Снова открытое пространство (звук отступил); останавливаясь, мы сделали крутой разворот.
— Приехали, папка.
День очень солнечный, теплый. Это моя привычка: выходя из помещения или машины, прежде всего поискать лицом, кожей, веками щекочущую ласку солнца. Общая, так сказать, ориентировка в космосе.
Голоса вокруг, много, приглушенные. И иностранцев голоса. Их теперь и на улице нашего, не столичного города услышишь. С тех пор как я ослеп, особенно в последние годы, их появляется все больше, они приблизились.
Шарканье ног по цементу, шуршание колес и моторы подъезжающих машин. Ударил мне под ноги резкий металлический звук. Это моя палка, здесь она непривычно и неприятно громкая. Я поднял ее, взял под локоть. Подождал, покуда меня найдет Глашина рука. Но металлический звук, как эхо, остался в пространстве, он издали пробивается к нам — сквозь голоса и шарканье подошв. Это и есть Хатынские колокола? На высоких печных трубах, говорят, висят колокола — на месте бывших хат…
Мы движемся навстречу этому звуку, слабому, точно расколотому. Приостановились возле людских голосов, повторяющих цифры:
— … Два миллиона двести тридцать тысяч… В Белоруссии погиб каждый четвертый житель…
— Папка, тут ступеньки, — предупреждает Сережа.
Глаша, сжимая мой локоть, показывает: здесь! Три шага и снова — здесь! Под ногами дорожка шершавая, твердая.
— Это могильные плиты? — тихо спрашивает Сережа.
— Нет, это просто дорожка.
Глашина рука, подсказывающая и показывающая, как идти, как ставить ногу, сегодня не такая, как обычно бывает дома или на улице города. Она — как тогда в лесу, где гремела немая (для меня, оглохшего) пальба, а Глаша, вцепившись, повиснув на моей руке, показывала, далеко ли, близко ли стреляют…
Звук уже резче, ближе. Дрогнув, возникнув, он глохнет, как зажатая боль, чтобы тут же раздвоиться. Прозвучит двойной, тройной — расколото, цимбально — и тоже обрывается, будто на него легла чья-то ладонь.

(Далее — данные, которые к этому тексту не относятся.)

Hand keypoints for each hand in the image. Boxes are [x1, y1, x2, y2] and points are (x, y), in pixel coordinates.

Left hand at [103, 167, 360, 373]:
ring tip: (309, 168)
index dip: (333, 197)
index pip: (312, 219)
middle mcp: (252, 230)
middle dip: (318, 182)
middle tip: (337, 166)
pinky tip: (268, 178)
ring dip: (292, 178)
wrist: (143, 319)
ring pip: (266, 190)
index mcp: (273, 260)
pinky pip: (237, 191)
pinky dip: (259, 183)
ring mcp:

Но снова и снова появляется в мире расколотый, цимбальный звук, его уже ждешь, и с ним возникает даль, уходящая, расширяющаяся. В тебе самом что-то расширяется. Звук снова и снова ищет, ощупывает дно, зовет эхо.

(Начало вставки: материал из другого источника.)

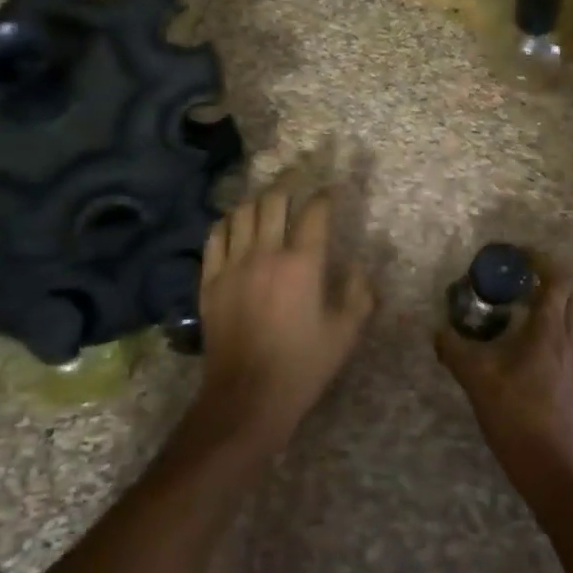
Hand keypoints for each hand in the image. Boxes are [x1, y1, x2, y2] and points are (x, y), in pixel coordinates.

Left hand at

Три шага — и ступенька. Плиты, наверное, черные. Сереже они показались могильными. Три шага, и мы чуть ниже, на ступеньку ниже.
— Мамка, и тут никто-никто не остался живой?

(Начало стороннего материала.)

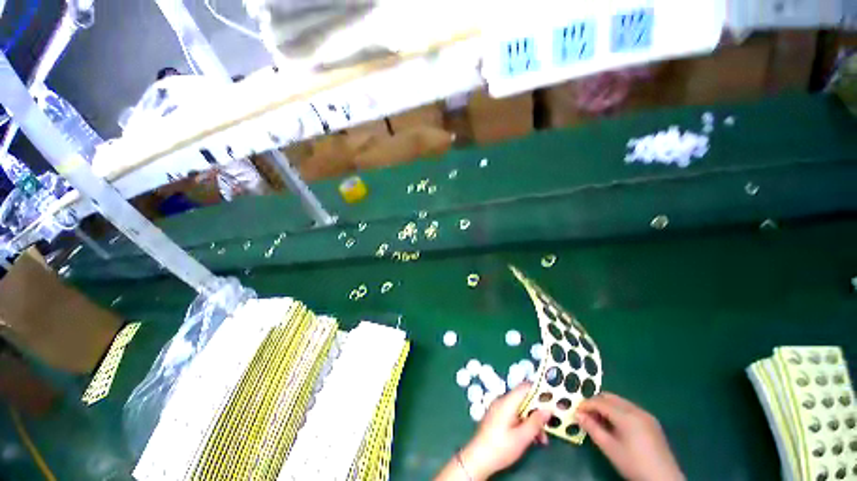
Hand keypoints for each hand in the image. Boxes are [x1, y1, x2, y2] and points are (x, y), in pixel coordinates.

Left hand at [457, 383, 550, 479]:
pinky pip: (514, 415)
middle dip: (538, 412)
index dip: (539, 391)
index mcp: (507, 401)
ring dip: (532, 421)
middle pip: (524, 399)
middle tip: (550, 426)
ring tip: (542, 440)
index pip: (525, 387)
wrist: (478, 458)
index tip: (553, 399)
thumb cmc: (501, 447)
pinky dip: (524, 424)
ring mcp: (499, 409)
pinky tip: (531, 439)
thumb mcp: (522, 437)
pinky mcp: (498, 418)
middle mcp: (502, 401)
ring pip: (520, 409)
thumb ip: (536, 421)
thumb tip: (548, 408)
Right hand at [577, 393, 683, 480]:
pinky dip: (618, 412)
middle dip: (596, 403)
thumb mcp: (609, 448)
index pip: (600, 402)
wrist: (664, 480)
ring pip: (620, 402)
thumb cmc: (633, 464)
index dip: (586, 405)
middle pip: (610, 397)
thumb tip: (577, 414)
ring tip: (599, 421)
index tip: (576, 411)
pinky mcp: (652, 422)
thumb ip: (592, 428)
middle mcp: (636, 410)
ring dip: (606, 407)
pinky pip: (629, 409)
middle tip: (586, 414)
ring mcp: (646, 415)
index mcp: (626, 415)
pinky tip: (615, 426)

— Тише, Сережа, тише, послушай, что тетя рассказывает.
Молодой девичий голос объясняет, как тут было, что тут происходило больше четверти века назад: как налетели каратели, как согнали всех в сарай и подожгли, а люди выбегали на пулеметы…
За девичьим, молодым голосом, как правда, которую высказать, передать невозможно, но которая тем не менее правда, все тот же цимбальный перезвон колоколов, уводящий вдаль, пересчитывающий мертвые печные трубы.
«Ребенок съедает хлеба больше, чем взрослый» — это засело как заноза под черепом маньяка в одном конце Европы, и через несколько лет сюда, в другой конец континента, пришли, чтобы убить детей… Которые «потребляют, съедают больше…».
У каменного старика, того, что держит убитого мальчика, ладонь, пальцы прострелены. Я не знаю, видят ли это зрячие. Я видел не раз после войны. Почти у всех, кого расстреливали вместе с детьми и кто при этом случайно остался жив, рука изуродована. Та, которой закрывали, прижимали к земле голову ребенка. Человек упал рядом с убитыми, успел упасть живой с живым ребенком, их заливает ужас, заливает кровь мертвых. Не двигаться, не шевелиться, что бы ни происходило!.. Но ребенок, он хочет встать, сейчас он заплачет, закричит! И его держит, прижимает к земле рука отца или матери, просит, умоляет молчать, не звать смерть… А смерть уже подошла, смотри! в упор, целится. Стреляет в головку ребенка — и в руку, которая защищает, прячет круглую теплую, как летняя земля, головку…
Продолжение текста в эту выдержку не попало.